基金Supported by the National Natural Science Foundation of China(Nos.U1205122,31602207)the Key Project of the Xiamen Southern Ocean Research Center(No.14GZY70NF34)+2 种基金the Fujian Provincial Natural Science Foundation(No.2016J05081)the National High Technology Research and Development Program of China(863 Program)(No.2012AA10A403)the Foundation for Innovation Research Team of Jimei University(No.2010A02)

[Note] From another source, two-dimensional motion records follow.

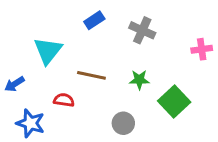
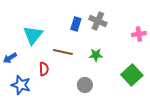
blue rectangle: (94, 20) -> (76, 24), moved, turned -40
red semicircle: (64, 100) -> (44, 69), turned 80
green square: (174, 101) -> (132, 75), moved

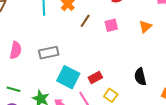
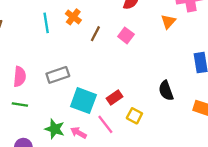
pink square: (111, 25) -> (126, 35), turned -32
orange triangle: (145, 27) -> (168, 22), moved
green line: (14, 89) -> (20, 105), moved

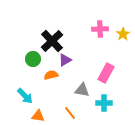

文摘MicroRNAs(miRNAs) are a group of small, endogenous, single-stranded non-coding RNAs that post-transcriptionally regulate gene expression levels. Previous studies have revealed that miRNAs play key roles in multiple biological processes, such as growth and development in both animals and plants. Computational identification is an efficient method for miRNA prediction in organisms with a reference genome before high-throughput miRNA sequencing experiments. In this study, we employed an integrated strategy combining the homology-based and ab initio approaches to predict miRNAs from the genome and transcriptome of large yellow croaker, one of the most commercially important marine fish in China and East Asia. A total of 418 miRNA molecules, including 287 miRNAs by the homology-based method and 131 miRNAs by the ab initio approach, were identified for large yellow croaker. Additionally, 16 053 target genes were predicted and annotated for Gene Ontology(GO) and Kyoto Encyclopedia of Genes and Genomes(KEGG) databases. Meanwhile, we analysed single nucleotide polymorphisms(SNPs) around large yellow croaker miRNA and found that the miRNA seed regions were significantly less prone to mutations, indicating that the miRNA sequences were under strict natural selection based on their essential regulation functions in living cells. Twenty-two SNPs were identified in large yellow croaker miRNA seed regions, which dramatically influenced the miRNA-gene regulation networks. This is the first reported miRNA detection from both the genome and transcriptome using the integrated strategy for large yellow croaker species, and the miRNA and SNP analyses in this work provide important resources and a reference for subsequent miRNA functional investigations in large yellow croaker.